▶ [Records]
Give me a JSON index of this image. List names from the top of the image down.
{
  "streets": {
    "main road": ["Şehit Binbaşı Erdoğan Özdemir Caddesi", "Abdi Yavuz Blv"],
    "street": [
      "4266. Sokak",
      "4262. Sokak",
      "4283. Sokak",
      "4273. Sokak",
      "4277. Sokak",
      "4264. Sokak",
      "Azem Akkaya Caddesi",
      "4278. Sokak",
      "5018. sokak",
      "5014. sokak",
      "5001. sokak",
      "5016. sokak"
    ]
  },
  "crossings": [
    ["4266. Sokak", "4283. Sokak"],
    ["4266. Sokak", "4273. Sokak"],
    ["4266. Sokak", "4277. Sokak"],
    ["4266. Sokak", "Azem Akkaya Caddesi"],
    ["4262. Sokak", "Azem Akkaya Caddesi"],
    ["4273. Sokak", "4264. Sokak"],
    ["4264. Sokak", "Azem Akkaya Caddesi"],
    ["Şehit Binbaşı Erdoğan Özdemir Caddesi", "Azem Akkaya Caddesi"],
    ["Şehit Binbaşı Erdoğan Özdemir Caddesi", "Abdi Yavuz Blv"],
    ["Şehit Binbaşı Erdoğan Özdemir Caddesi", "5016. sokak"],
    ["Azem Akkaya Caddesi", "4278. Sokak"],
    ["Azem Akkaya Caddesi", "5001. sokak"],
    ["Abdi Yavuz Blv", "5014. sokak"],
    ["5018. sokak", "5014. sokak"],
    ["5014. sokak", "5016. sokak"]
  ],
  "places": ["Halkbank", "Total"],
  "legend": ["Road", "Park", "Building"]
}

▶ [Task requirements]
Where a line above contains the word "Özdemir", copy that line.

▶ [Output of the exercise]
    "main road": ["Şehit Binbaşı Erdoğan Özdemir Caddesi", "Abdi Yavuz Blv"],
    ["Şehit Binbaşı Erdoğan Özdemir Caddesi", "Azem Akkaya Caddesi"],
    ["Şehit Binbaşı Erdoğan Özdemir Caddesi", "Abdi Yavuz Blv"],
    ["Şehit Binbaşı Erdoğan Özdemir Caddesi", "5016. sokak"],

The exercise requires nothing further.